*ASSIGNMENT*: Can you rewrite these lines with every "den" changed to "pit", keep everything else unchanged, and leave the pictures out?

(Dataset entries)
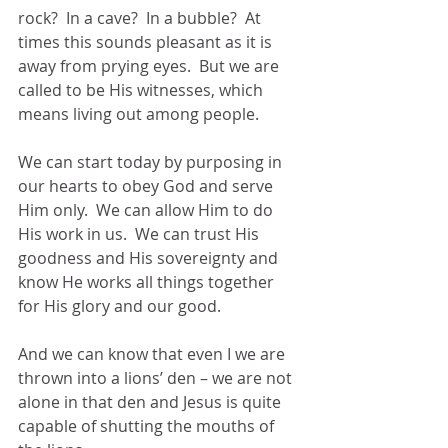
rock?  In a cave?  In a bubble?  At 
times this sounds pleasant as it is 
away from prying eyes.  But we are 
called to be His witnesses, which 
means living out among people.
We can start today by purposing in 
our hearts to obey God and serve 
Him only.  We can allow Him to do 
His work in us.  We can trust His 
goodness and His sovereignty and 
know He works all things together 
for His glory and our good.
And we can know that even I we are 
thrown into a lions’ den – we are not 
alone in that den and Jesus is quite 
capable of shutting the mouths of 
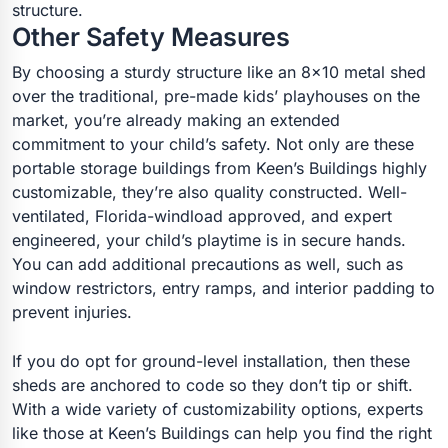
structure.
Other Safety Measures
By choosing a sturdy structure like an 8×10 metal shed
over the traditional, pre-made kids’ playhouses on the
market, you’re already making an extended
commitment to your child’s safety. Not only are these
portable storage buildings from Keen’s Buildings highly
customizable, they’re also quality constructed. Well-
ventilated, Florida-windload approved, and expert
engineered, your child’s playtime is in secure hands.
You can add additional precautions as well, such as
window restrictors, entry ramps, and interior padding to
prevent injuries.
If you do opt for ground-level installation, then these
sheds are anchored to code so they don’t tip or shift.
With a wide variety of customizability options, experts
like those at Keen’s Buildings can help you find the right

*TASK ANSWER*:
rock?  In a cave?  In a bubble?  At 
times this sounds pleasant as it is 
away from prying eyes.  But we are 
called to be His witnesses, which 
means living out among people.
We can start today by purposing in 
our hearts to obey God and serve 
Him only.  We can allow Him to do 
His work in us.  We can trust His 
goodness and His sovereignty and 
know He works all things together 
for His glory and our good.
And we can know that even I we are 
thrown into a lions’ pit – we are not 
alone in that pit and Jesus is quite 
capable of shutting the mouths of 
structure.
Other Safety Measures
By choosing a sturdy structure like an 8×10 metal shed
over the traditional, pre-made kids’ playhouses on the
market, you’re already making an extended
commitment to your child’s safety. Not only are these
portable storage buildings from Keen’s Buildings highly
customizable, they’re also quality constructed. Well-
ventilated, Florida-windload approved, and expert
engineered, your child’s playtime is in secure hands.
You can add additional precautions as well, such as
window restrictors, entry ramps, and interior padding to
prevent injuries.
If you do opt for ground-level installation, then these
sheds are anchored to code so they don’t tip or shift.
With a wide variety of customizability options, experts
like those at Keen’s Buildings can help you find the right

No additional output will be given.